Work required:
A single figure is expected: how many lines of the data that follows contain the word "Bizottság".

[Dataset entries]

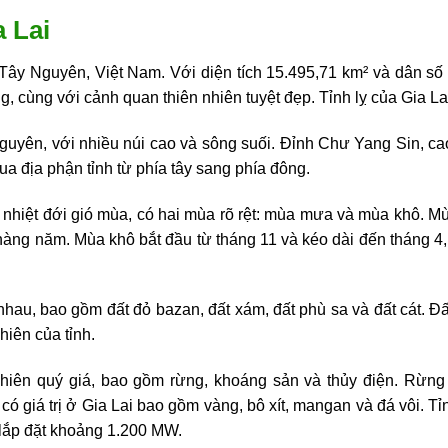
a Lai
g Tây Nguyên, Việt Nam. Với diện tích 15.495,71 km² và dân số
g, cùng với cảnh quan thiên nhiên tuyệt đẹp. Tỉnh lỵ của Gia La
 nguyên, với nhiều núi cao và sông suối. Đỉnh Chư Yang Sin, cao
ua địa phận tỉnh từ phía tây sang phía đông.
u nhiệt đới gió mùa, có hai mùa rõ rệt: mùa mưa và mùa khô. 
 năm. Mùa khô bắt đầu từ tháng 11 và kéo dài đến tháng 4, tro
nhau, bao gồm đất đỏ bazan, đất xám, đất phù sa và đất cát. Đấ
hiên của tỉnh.
 nhiên quý giá, bao gồm rừng, khoáng sản và thủy điện. Rừng
có giá trị ở Gia Lai bao gồm vàng, bô xít, mangan và đá vôi. T
 lắp đặt khoảng 1.200 MW.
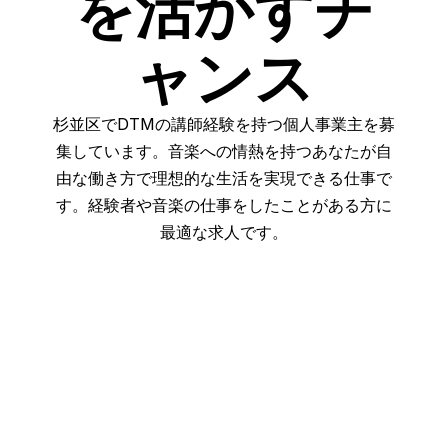
を活かすチ
ャンス
杉並区でDTMの講師経験を持つ個人事業主を募
集しています。音楽への情熱を持つあなたが自
由な働き方で理想的な生活を実現できる仕事で
す。経験者や音楽の仕事をしたことがある方に
最適な求人です。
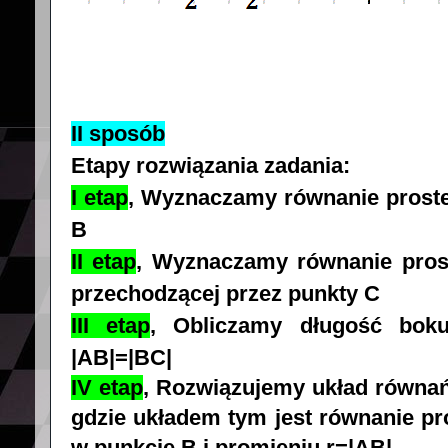
II sposób
Etapy rozwiązania zadania:
I etap
, Wyznaczamy równanie proste
B
II etap
,
Wyznaczamy równanie prost
przechodzącej przez punkty C
III etap
, Obliczamy długość boku
|AB|=|BC|
IV etap
, Rozwiązujemy układ równa
gdzie układem tym jest równanie pr
w punkcie B i promieniu r=|AB|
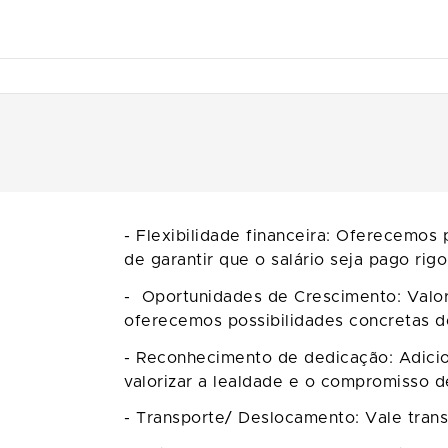
- Flexibilidade financeira: Oferecemos
de garantir que o salário seja pago rig
- Oportunidades de Crescimento: Valor
oferecemos possibilidades concretas 
- Reconhecimento de dedicação: Adici
valorizar a lealdade e o compromisso 
- Transporte/ Deslocamento: Vale trans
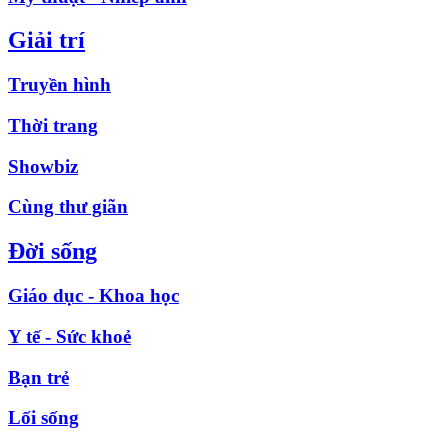
Giải trí
Truyền hình
Thời trang
Showbiz
Cùng thư giãn
Đời sống
Giáo dục - Khoa học
Y tế - Sức khoẻ
Bạn trẻ
Lối sống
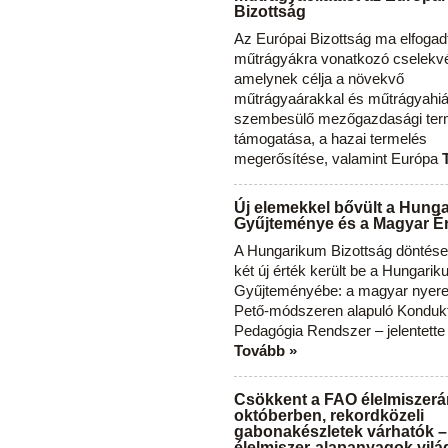
Bizottság
Az Európai Bizottság ma elfogad
műtrágyákra vonatkozó cselekvés
amelynek célja a növekvő
műtrágyaárakkal és műtrágyahi
szembesülő mezőgazdasági ter
támogatása, a hazai termelés
megerősítése, valamint Európa
Új elemekkel bővült a Hung
Gyűjteménye és a Magyar Ér
A Hungarikum Bizottság döntése 
két új érték került be a Hungari
Gyűjteményébe: a magyar nyere
Pető-módszeren alapuló Konduk
Pedagógia Rendszer – jelentette
Tovább »
Csökkent a FAO élelmiszerá
októberben, rekordközeli
gabonakészletek várhatók –
élelmiszer-alapanyagok vilá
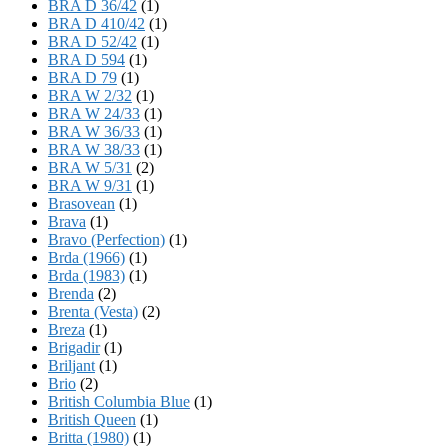
BRA D 36/42
(1)
BRA D 410/42
(1)
BRA D 52/42
(1)
BRA D 594
(1)
BRA D 79
(1)
BRA W 2/32
(1)
BRA W 24/33
(1)
BRA W 36/33
(1)
BRA W 38/33
(1)
BRA W 5/31
(2)
BRA W 9/31
(1)
Brasovean
(1)
Brava
(1)
Bravo (Perfection)
(1)
Brda (1966)
(1)
Brda (1983)
(1)
Brenda
(2)
Brenta (Vesta)
(2)
Breza
(1)
Brigadir
(1)
Briljant
(1)
Brio
(2)
British Columbia Blue
(1)
British Queen
(1)
Britta (1980)
(1)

Task result:
3